While I think it was important for the Remembrance Day Ceremony in Grant Hall this year to have a student voice, I resent Nick Day, the Queen’s University Rector, using his speech as a political soapbox. Nick started with some family history and then launched into commentary on Pinochet in Chile, and the on-going crisis in Palestine. He tied it together at the end by saying Canadians need to remember to protect individual freedoms. While this is an important message, I believe that Remembrance Day is actually about remembering Canadian sacrifice in war and peace.

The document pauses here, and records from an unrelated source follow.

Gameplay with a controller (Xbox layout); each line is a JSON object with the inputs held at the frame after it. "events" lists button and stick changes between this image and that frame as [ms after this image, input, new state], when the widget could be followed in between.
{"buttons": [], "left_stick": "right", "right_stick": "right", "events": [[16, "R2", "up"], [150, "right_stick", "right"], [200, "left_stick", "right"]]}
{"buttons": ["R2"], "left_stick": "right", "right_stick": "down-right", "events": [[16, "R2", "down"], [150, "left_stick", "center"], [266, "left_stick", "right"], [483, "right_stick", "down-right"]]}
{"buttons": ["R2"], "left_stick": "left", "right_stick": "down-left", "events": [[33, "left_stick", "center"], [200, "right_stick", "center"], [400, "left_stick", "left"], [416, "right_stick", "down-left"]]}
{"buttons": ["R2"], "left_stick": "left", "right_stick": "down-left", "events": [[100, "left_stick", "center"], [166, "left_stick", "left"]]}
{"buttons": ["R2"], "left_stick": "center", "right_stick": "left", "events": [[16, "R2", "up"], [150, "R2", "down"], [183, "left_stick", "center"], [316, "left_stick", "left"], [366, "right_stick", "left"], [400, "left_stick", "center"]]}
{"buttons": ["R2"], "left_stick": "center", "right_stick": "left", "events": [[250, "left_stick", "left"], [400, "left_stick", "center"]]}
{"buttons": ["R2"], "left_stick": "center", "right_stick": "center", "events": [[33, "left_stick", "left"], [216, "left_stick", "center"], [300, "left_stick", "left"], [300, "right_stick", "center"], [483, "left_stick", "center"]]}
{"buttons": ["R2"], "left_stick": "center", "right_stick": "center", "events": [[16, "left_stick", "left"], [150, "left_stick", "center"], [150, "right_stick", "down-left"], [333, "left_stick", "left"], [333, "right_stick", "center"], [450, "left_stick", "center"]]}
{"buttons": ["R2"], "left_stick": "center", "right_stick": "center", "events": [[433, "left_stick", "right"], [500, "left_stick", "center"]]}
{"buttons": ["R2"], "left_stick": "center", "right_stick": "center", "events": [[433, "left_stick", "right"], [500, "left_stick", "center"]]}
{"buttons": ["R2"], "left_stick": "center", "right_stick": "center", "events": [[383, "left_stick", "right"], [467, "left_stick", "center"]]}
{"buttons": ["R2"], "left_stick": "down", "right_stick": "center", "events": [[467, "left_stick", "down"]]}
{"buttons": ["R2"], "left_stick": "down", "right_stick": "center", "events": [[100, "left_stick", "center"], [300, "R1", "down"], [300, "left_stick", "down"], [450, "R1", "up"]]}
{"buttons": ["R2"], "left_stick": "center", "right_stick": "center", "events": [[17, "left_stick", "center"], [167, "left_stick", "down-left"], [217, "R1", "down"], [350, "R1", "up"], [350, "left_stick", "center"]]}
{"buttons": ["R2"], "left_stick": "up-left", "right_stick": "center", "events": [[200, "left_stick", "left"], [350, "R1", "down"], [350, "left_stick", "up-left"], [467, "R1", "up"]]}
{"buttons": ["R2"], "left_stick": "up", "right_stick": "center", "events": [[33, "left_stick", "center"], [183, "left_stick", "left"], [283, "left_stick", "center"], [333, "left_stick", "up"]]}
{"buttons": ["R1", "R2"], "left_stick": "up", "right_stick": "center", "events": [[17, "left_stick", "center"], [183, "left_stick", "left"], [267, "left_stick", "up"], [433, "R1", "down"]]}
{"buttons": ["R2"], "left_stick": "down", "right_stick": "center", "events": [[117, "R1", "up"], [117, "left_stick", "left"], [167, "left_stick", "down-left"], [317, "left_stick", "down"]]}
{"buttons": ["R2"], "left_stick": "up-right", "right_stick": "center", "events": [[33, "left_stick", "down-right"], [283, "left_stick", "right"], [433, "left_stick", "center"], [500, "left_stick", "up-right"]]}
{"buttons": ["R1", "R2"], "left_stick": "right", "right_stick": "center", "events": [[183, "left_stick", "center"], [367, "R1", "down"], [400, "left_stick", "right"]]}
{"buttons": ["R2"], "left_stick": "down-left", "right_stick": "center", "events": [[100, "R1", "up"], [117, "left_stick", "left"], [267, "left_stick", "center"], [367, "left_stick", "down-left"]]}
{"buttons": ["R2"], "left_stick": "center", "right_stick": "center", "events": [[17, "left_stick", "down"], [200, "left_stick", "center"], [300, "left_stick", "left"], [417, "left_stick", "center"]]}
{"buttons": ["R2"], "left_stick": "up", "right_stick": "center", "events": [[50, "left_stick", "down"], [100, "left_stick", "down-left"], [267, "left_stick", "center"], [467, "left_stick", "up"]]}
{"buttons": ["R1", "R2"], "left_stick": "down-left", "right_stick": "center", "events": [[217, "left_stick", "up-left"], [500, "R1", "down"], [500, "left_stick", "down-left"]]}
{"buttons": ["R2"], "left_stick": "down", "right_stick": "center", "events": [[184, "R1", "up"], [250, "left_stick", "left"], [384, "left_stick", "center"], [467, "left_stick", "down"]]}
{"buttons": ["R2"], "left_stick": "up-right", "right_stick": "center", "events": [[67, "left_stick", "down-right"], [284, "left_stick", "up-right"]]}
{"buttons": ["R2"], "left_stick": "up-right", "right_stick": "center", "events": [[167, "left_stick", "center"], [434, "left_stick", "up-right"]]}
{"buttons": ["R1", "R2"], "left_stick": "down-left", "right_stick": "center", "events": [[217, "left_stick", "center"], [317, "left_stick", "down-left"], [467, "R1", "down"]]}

Canadians have served in both World Wars, the Korean War, and in peacekeeping operations in Africa, the Middle East and Europe.

Remembrance Day is the one day each year we can all put aside our political differences and be grateful of those that have gone before us.

Colin Wilkins, Sci ’11

Climate change

Re: “The climate crisis is now” (November 8, 2010)

Dear editors,

Climate change has the potential to be the worst environmental disaster ever faced by mankind.  It will exacerbate almost every issue we currently face as a society.  Rising global temperatures will not be felt evenly around the earth. In some areas it will increase the number and length of droughts, potentially causing severe freshwater shortages.  In other parts of the world it will cause massive floods and severe weather changes.

Climate change is an especially difficult environmental issue, as its effects aren’t very tangible.  You can’t say that one action (for example, driving your car) causes a specific consequence.  Carbon emissions are spread evenly over the entire atmosphere; therefore every person shares the responsibility.  The atmosphere doesn’t understand political boundaries.  While Canada may only make up one or two per cent of the world’s total CO2 emissions, we are one of the highest per capita emitters.  In order to make it an international issue, we need to first deal with it at a national level.  The time to act is now.

Cassandra Cummings, ArtSci ’11

Climate alarmism

Re: “The climate crisis is now” (November 8, 2010)

Dear editors,

Do you want to help millions of human beings or the consciences of a few extremist environmentalists? In 2004, another group got together in the Danish capital: the Copenhagen Consensus.

A team of eight leading economists—four of whom were Nobel Prize winners—investigated the cost effectiveness of various proposals to help human welfare.

One of the proposals that the group looked at was fighting climate change. It turns out that, even using the extreme estimates provided by the International Panel on Climate Change, fighting climate change is one of the most ineffective ways of helping human welfare around the world.

If climate change alarmists really cared about humanity and humans they would be actively stumping for measures that are proven to help people and help them efficiently.

The Copenhagen Consensus identified, given constant expenditure, the way we could help the greatest number of people the most.

The best policies for helping people were preventing the spread of HIV/AIDS and malaria, investing in micro-nutrients for the poorest of the world and liberalising global trade.

But, then again, for many climate change activists, helping people is not the goal.

A variety of studies has shown that people feel better about themselves by supporting causes like global warming alarmism.

It’s time that people start looking at the facts of the situation and not at emotional pictures of polar bears.

In the words of the head of the Danish government’s ‘Environmental Assessment Institute’, Bjørn Lomborg: ‘Global warming is real—it is man-made and it is an important problem. But it is not the end of the world’. Fighting it is not the best way to help humanity either.